Dataset entries>
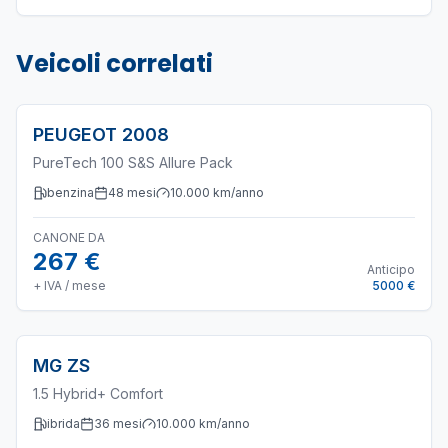
Veicoli correlati
PEUGEOT
2008
PureTech 100 S&S Allure Pack
benzina
48
mesi
10.000
km/anno
CANONE DA
267 €
Anticipo
+ IVA / mese
5000 €
MG
ZS
1.5 Hybrid+ Comfort
ibrida
36
mesi
10.000
km/anno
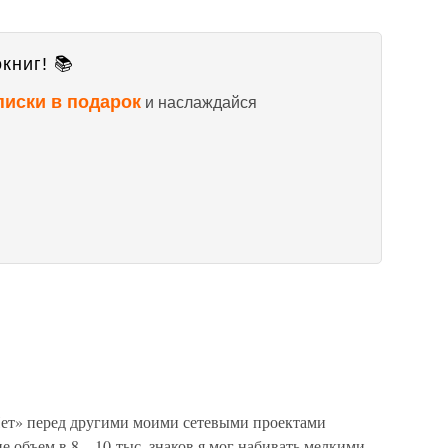
книг! 📚
писки в подарок
и наслаждайся
Нет» перед другими моими сетевыми проектами
е объем в 8—10 тыс. знаков я мог набивать мелкими,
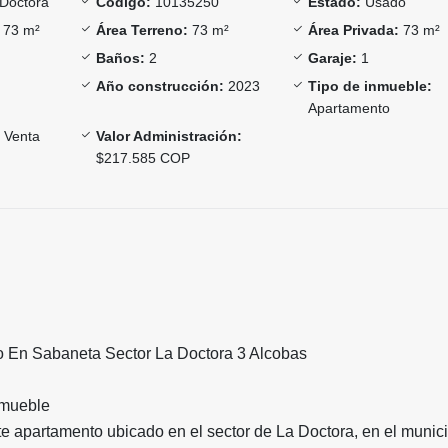
Doctora
Código:
10135250
Estado:
Usado
73 m²
Área Terreno:
73 m²
Área Privada:
73 m²
Baños:
2
Garaje:
1
Año construcción:
2023
Tipo de inmueble:
Apartamento
Venta
Valor Administración:
$217.585 COP
 En Sabaneta Sector La Doctora 3 Alcobas
nmueble
e apartamento ubicado en el sector de La Doctora, en el munic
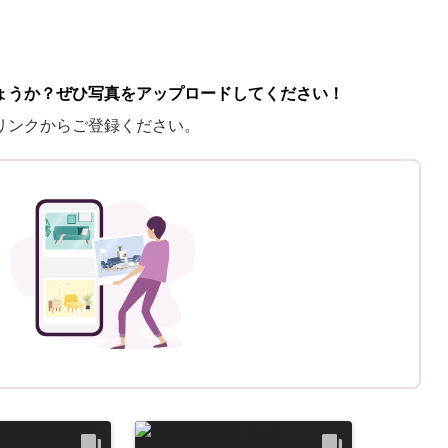
ょうか？ぜひ写真をアップロードしてください！
リンクからご登録ください。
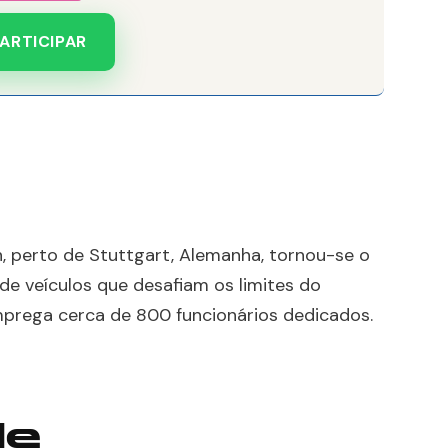
ARTICIPAR
, perto de Stuttgart, Alemanha, tornou-se o
de veículos que desafiam os limites do
prega cerca de 800 funcionários dedicados.
de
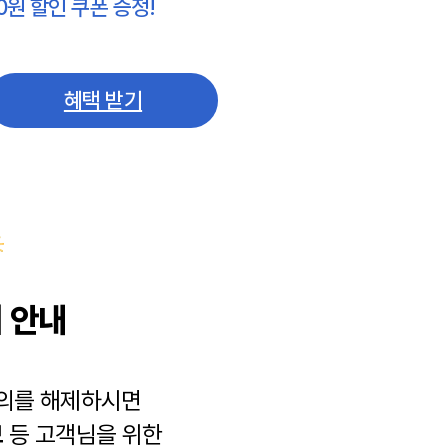
0원 할인 쿠폰 증정!
혜택 받기
 안내
동의를 해제하시면
보
등 고객님을 위한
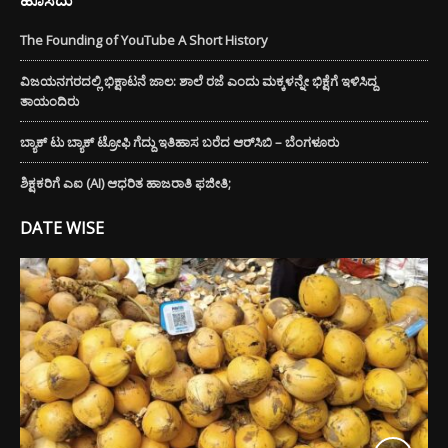
The Founding of YouTube A Short History
ವಿಜಯನಗರದಲ್ಲಿ ಭಿಕ್ಷಾಟನೆ ಜಾಲ: ಶಾಲೆ ರಜೆ ಎಂದು ಮಕ್ಕಳನ್ನೇ ಭಿಕ್ಷೆಗೆ ಇಳಿಸಿದ್ದ
ತಾಯಂದಿರು
ಬ್ಯಾಕ್ ಟು ಬ್ಯಾಕ್ ಟ್ರೋಫಿ ಗೆದ್ದು ಇತಿಹಾಸ ಬರೆದ ಆರ್‌ಸಿಬಿ – ಬೆಂಗಳೂರು
ಶಿಕ್ಷಕರಿಗೆ ಎಐ (AI) ಆಧರಿತ ಹಾಜರಾತಿ ಫಜೀತಿ;
DATE WISE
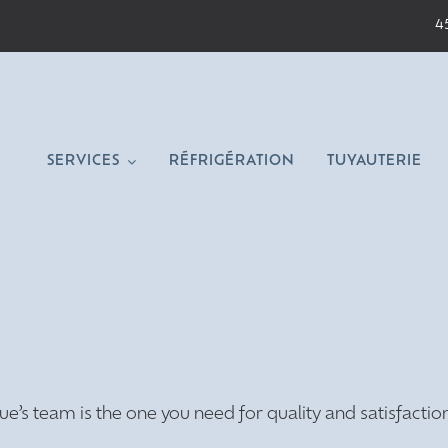
4
SERVICES
RÉFRIGÉRATION
TUYAUTERIE
s team is the one you need for quality and satisfactio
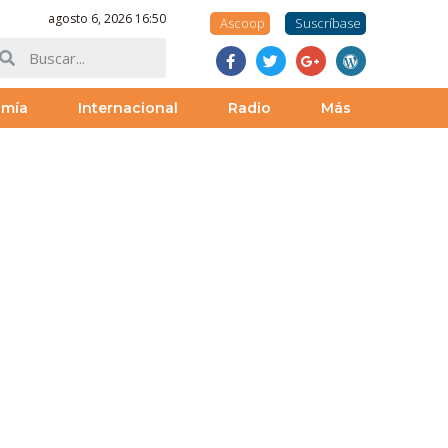
agosto 6, 2026 16:50
Ascoop
Suscríbase
omía
Internacional
Radio
Más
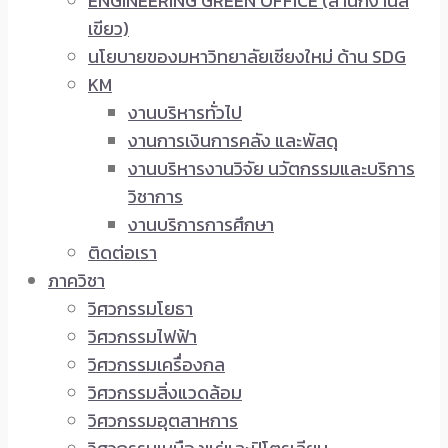
ENGINEERING GREEN OFFICE (สำนักงานสี
เขียว)
นโยบายของมหาวิทยาลัยเชียงใหม่ ด้าน SDG
KM
งานบริหารทั่วไป
งานการเงินการคลัง และพัสดุ
งานบริหารงานวิจัย นวัตกรรมและบริการ
วิชาการ
งานบริการการศึกษา
ติดต่อเรา
ภาควิชา
วิศวกรรมโยธา
วิศวกรรมไฟฟ้า
วิศวกรรมเครื่องกล
วิศวกรรมสิ่งแวดล้อม
วิศวกรรมอุตสาหการ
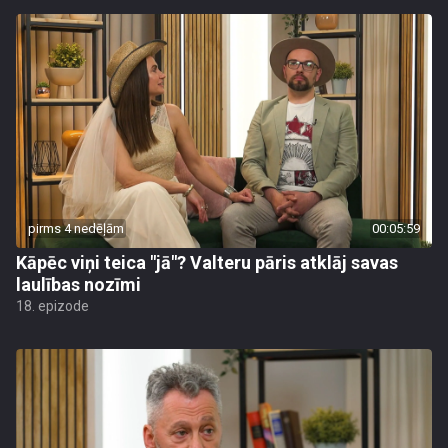
pirms 4 nedēļām
00:05:59
Kāpēc viņi teica "jā"? Valteru pāris atklāj savas
laulības nozīmi
18. epizode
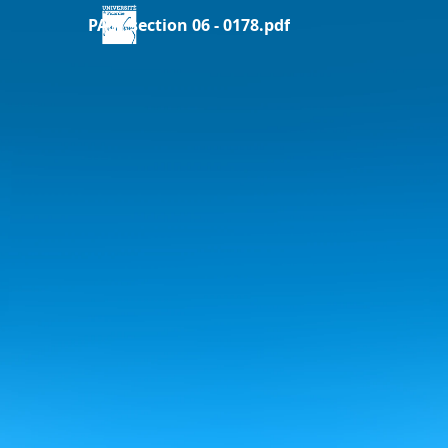
PAST section 06 - 0178.pdf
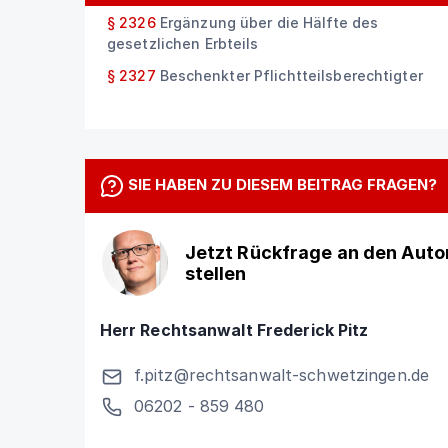
§ 2326
Ergänzung über die Hälfte des
gesetzlichen Erbteils
§ 2327
Beschenkter Pflichtteilsberechtigter
SIE HABEN ZU DIESEM BEITRAG FRAGEN?
Jetzt Rückfrage an den Auto
stellen
Herr Rechtsanwalt Frederick Pitz
f.pitz@rechtsanwalt-schwetzingen.de
06202 - 859 480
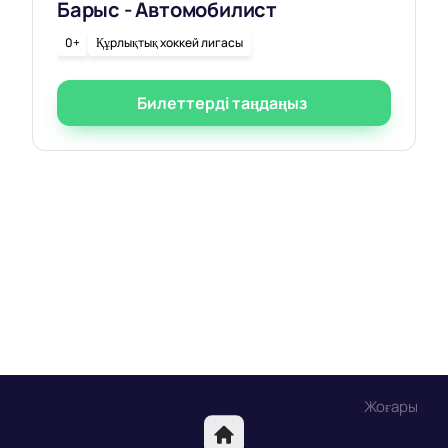
Барыс - Автомобилист
0+
Құрлықтық хоккей лигасы
Билеттерді таңдаңыз
Жоғары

DIRECTIONS FOR THIS TASK> A verbatim copy of all the records, minus the pictures, is the expected answer.

EXERCISE OUTPUT>
Veicoli correlati
PEUGEOT
2008
PureTech 100 S&S Allure Pack
benzina
48
mesi
10.000
km/anno
CANONE DA
267 €
Anticipo
+ IVA / mese
5000 €
MG
ZS
1.5 Hybrid+ Comfort
ibrida
36
mesi
10.000
km/anno
книг! 📚
писки в подарок
и наслаждайся
Нет» перед другими моими сетевыми проектами
е объем в 8—10 тыс. знаков я мог набивать мелкими,
Doctora
Código:
10135250
Estado:
Usado
73 m²
Área Terreno:
73 m²
Área Privada:
73 m²
Baños:
2
Garaje:
1
Año construcción:
2023
Tipo de inmueble:
Apartamento
Venta
Valor Administración:
$217.585 COP
 En Sabaneta Sector La Doctora 3 Alcobas
nmueble
e apartamento ubicado en el sector de La Doctora, en el munic
ょうか？ぜひ写真をアップロードしてください！
リンクからご登録ください。
ARTICIPAR
, perto de Stuttgart, Alemanha, tornou-se o
de veículos que desafiam os limites do
prega cerca de 800 funcionários dedicados.
de
0원 할인 쿠폰 증정!
혜택 받기
 안내
동의를 해제하시면
보
등 고객님을 위한
The Founding of YouTube A Short History
ವಿಜಯನಗರದಲ್ಲಿ ಭಿಕ್ಷಾಟನೆ ಜಾಲ: ಶಾಲೆ ರಜೆ ಎಂದು ಮಕ್ಕಳನ್ನೇ ಭಿಕ್ಷೆಗೆ ಇಳಿಸಿದ್ದ
ತಾಯಂದಿರು
ಬ್ಯಾಕ್ ಟು ಬ್ಯಾಕ್ ಟ್ರೋಫಿ ಗೆದ್ದು ಇತಿಹಾಸ ಬರೆದ ಆರ್‌ಸಿಬಿ – ಬೆಂಗಳೂರು
ಶಿಕ್ಷಕರಿಗೆ ಎಐ (AI) ಆಧರಿತ ಹಾಜರಾತಿ ಫಜೀತಿ;
DATE WISE
4
SERVICES
RÉFRIGÉRATION
TUYAUTERIE
s team is the one you need for quality and satisfactio
agosto 6, 2026 16:50
Ascoop
Suscríbase
omía
Internacional
Radio
Más
ENGINEERING GREEN OFFICE (สำนักงานสี
เขียว)
นโยบายของมหาวิทยาลัยเชียงใหม่ ด้าน SDG
KM
งานบริหารทั่วไป
งานการเงินการคลัง และพัสดุ
งานบริหารงานวิจัย นวัตกรรมและบริการ
วิชาการ
งานบริการการศึกษา
ติดต่อเรา
ภาควิชา
วิศวกรรมโยธา
วิศวกรรมไฟฟ้า
วิศวกรรมเครื่องกล
วิศวกรรมสิ่งแวดล้อม
วิศวกรรมอุตสาหการ
pirms 4 nedēļām
00:05:59
Kāpēc viņi teica "jā"? Valteru pāris atklāj savas
laulības nozīmi
18. epizode
PAST section 06 - 0178.pdf
§ 2326
Ergänzung über die Hälfte des
gesetzlichen Erbteils
§ 2327
Beschenkter Pflichtteilsberechtigter
SIE HABEN ZU DIESEM BEITRAG FRAGEN?
Jetzt Rückfrage an den Auto
stellen
Herr Rechtsanwalt Frederick Pitz
f.pitz@rechtsanwalt-schwetzingen.de
06202 - 859 480
Барыс - Автомобилист
0+
Құрлықтық хоккей лигасы
Билеттерді таңдаңыз
Жоғары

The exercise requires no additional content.